# Homework Help: Question about 2 charges

1. Aug 6, 2008

### Velocity.

Two charges q1 and q2 are 18cm apart and have an electric force between them of 1micro newton. If the charge on q2 is increased by 9 times and the distance between q1 and q2 changed to 0.621cm, what is the new electric force between them?

2. Aug 6, 2008

### Defennder

You only need the second equation. You aren't given q1q2, so you have to work that out from the first setup of the question. Then simply plug in all the calculated values to get the answer.

3. Aug 6, 2008

### Velocity.

How would I work out q1q2? I'm really stuck and don't know how to proceed

4. Aug 6, 2008

### Defennder

You use the second formula for the force and substitute in the values given.

5. Aug 6, 2008

### Velocity.

Do you mean substitute in 0.18 for r and 1x10^-6 for F and 9x10^9 for k then I get 3.6x10^-18 = q1q2. What do I do next?

6. Aug 6, 2008

### Defennder

Well just calculate the force due to the new setup as described.

7. Aug 9, 2008

### Velocity.

I'm still confused as to how to get the anwer of 7560$$\mu$$N

8. Aug 9, 2008

### Defennder

You only need Coulomb's law for this, nothing else. Look at the formula you're given and think of how to make use of it.

9. Aug 9, 2008

### HallsofIvy

This is really a "proportion" problem. F=kq1q2/r^2 tells you that the force is directly proportional to each charge and inversely proportional to the square of the distance between the charges. You are told that the force, initially, is 1micro newton. If the charge on q2 is multiplied by 9 then so is the force.

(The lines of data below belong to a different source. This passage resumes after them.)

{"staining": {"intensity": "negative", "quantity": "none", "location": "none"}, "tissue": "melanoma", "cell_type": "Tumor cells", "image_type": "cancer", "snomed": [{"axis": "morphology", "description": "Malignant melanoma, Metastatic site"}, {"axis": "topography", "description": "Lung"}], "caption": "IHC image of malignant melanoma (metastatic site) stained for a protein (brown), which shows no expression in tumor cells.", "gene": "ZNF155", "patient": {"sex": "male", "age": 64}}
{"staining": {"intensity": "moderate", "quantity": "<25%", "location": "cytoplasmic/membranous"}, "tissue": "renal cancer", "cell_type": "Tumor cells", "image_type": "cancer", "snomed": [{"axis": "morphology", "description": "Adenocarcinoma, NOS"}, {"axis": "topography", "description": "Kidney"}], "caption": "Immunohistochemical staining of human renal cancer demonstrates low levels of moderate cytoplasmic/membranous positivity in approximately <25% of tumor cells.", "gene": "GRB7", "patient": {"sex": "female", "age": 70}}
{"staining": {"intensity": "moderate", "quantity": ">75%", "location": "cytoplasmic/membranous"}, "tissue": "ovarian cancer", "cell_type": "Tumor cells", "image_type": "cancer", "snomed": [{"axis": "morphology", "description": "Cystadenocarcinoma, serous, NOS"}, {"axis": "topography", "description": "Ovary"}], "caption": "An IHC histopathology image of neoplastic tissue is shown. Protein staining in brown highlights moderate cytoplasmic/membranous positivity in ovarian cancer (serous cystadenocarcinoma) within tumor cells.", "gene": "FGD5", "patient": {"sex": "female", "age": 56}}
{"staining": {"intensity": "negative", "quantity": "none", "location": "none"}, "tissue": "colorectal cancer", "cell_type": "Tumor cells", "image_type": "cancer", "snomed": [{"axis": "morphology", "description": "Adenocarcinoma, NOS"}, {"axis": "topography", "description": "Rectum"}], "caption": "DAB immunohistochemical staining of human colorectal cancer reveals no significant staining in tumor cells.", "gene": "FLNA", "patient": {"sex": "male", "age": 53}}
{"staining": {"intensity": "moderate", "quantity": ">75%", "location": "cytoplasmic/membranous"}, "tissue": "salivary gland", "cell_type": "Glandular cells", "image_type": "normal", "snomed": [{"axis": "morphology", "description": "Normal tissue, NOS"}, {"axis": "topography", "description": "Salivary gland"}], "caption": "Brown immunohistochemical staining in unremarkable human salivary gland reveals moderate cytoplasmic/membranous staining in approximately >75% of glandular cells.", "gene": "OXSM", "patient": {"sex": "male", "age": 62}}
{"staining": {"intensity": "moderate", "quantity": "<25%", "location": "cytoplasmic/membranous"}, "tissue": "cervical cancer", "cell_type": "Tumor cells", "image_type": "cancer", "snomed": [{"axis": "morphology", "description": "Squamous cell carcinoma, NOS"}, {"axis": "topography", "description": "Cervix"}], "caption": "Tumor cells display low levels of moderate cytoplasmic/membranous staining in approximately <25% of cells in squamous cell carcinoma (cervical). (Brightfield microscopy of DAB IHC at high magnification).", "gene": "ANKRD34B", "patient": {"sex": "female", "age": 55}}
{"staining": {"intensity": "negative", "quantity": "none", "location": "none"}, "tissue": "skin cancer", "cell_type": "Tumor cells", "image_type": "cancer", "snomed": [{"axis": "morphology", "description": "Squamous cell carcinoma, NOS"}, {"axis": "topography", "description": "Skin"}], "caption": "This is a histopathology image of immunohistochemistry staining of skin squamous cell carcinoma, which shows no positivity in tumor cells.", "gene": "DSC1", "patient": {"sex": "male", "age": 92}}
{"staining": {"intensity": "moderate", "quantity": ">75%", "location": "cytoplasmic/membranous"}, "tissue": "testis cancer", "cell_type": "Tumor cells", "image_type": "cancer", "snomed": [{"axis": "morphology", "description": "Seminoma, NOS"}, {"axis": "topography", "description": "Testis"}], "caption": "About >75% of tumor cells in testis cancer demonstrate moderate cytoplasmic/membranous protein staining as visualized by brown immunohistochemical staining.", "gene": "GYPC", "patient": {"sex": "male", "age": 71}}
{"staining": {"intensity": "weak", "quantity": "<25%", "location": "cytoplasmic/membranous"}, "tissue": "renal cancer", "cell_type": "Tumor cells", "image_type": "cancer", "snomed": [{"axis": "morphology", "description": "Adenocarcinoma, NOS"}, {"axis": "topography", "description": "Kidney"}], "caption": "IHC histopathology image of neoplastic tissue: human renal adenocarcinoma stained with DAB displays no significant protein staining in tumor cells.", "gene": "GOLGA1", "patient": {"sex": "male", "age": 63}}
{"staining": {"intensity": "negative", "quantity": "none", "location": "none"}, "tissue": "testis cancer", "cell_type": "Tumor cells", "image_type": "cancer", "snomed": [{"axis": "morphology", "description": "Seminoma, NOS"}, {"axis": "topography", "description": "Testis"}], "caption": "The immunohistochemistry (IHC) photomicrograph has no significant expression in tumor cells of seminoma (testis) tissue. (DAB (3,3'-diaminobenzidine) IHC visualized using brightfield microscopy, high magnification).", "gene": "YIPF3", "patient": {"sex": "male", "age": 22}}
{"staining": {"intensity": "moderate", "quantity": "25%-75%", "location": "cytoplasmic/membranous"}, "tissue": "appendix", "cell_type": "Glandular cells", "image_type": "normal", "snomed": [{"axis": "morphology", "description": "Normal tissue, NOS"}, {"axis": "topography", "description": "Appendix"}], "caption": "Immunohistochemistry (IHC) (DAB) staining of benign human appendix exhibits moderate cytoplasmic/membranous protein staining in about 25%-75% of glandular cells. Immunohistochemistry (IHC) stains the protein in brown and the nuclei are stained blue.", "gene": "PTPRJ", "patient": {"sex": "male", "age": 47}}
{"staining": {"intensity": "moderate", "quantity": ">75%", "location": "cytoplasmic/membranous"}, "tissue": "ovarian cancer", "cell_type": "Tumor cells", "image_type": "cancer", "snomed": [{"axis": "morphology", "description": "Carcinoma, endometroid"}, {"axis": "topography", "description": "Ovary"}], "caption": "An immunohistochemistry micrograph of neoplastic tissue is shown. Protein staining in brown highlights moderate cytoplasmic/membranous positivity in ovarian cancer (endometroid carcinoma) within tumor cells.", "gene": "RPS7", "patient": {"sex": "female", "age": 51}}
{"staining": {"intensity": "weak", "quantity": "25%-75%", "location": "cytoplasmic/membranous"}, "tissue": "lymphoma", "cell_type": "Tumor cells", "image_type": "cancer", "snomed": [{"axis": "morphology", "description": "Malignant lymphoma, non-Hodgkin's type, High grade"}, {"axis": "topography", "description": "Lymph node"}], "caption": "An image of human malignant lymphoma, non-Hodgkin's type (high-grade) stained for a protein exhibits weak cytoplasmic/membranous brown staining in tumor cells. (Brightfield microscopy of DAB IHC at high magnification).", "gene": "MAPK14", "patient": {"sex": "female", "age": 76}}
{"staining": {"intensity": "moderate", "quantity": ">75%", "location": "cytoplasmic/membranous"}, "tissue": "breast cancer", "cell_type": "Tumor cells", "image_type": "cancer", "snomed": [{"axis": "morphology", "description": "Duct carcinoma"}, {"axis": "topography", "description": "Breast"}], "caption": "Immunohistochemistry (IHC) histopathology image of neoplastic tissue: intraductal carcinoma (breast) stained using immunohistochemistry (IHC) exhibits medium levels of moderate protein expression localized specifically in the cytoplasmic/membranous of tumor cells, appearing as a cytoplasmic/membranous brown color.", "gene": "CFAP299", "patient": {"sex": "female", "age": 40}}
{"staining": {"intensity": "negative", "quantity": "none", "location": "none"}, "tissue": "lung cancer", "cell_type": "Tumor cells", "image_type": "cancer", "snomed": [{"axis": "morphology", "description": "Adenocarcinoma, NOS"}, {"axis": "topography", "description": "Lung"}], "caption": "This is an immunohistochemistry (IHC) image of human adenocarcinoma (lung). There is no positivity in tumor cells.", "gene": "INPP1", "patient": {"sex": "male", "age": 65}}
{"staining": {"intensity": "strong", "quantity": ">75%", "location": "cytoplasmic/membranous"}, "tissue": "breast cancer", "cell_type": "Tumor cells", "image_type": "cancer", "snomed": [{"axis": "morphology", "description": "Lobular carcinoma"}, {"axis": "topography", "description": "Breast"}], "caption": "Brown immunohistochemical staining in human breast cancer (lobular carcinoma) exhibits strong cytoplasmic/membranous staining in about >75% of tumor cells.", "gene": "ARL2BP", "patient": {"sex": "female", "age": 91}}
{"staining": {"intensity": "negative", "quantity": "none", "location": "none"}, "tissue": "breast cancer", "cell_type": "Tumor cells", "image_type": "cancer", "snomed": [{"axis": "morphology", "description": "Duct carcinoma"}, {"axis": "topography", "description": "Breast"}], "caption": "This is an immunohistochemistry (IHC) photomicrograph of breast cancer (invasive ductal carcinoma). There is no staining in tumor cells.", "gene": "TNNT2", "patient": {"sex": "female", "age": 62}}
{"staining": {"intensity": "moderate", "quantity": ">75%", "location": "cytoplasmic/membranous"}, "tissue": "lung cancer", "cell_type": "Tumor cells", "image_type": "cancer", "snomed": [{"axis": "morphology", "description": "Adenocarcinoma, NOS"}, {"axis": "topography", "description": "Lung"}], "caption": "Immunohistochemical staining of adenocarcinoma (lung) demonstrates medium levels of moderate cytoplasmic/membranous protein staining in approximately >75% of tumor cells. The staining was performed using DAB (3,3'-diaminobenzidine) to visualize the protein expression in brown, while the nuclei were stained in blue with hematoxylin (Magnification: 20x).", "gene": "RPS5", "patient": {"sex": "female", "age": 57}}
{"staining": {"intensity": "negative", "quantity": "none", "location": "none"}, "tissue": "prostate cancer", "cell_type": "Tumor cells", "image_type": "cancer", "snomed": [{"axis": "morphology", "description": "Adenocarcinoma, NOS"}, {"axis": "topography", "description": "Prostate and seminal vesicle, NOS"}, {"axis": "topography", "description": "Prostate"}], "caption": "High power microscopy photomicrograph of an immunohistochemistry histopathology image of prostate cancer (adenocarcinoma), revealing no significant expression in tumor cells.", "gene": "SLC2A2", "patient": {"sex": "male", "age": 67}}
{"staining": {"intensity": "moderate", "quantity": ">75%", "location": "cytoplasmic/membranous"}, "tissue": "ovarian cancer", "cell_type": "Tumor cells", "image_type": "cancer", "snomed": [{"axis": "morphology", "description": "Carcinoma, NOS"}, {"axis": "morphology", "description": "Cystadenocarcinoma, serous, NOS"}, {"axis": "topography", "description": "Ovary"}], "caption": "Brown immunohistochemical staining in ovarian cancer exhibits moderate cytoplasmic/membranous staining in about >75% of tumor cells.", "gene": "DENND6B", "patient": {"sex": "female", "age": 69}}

If the distance between them is changed from 18 cm to 0.621cm, or multiplied by .621/18, then the force is multiplied by (.621/18)2.

I see one ambiguity: I have interpreted "the charge on q2 is increased by 9 times" to mean it is multiplied by 9. You could also interpret "increased by 9 times" to mean 9 times the original charge is add; in other words, the charge is multiplied by 10.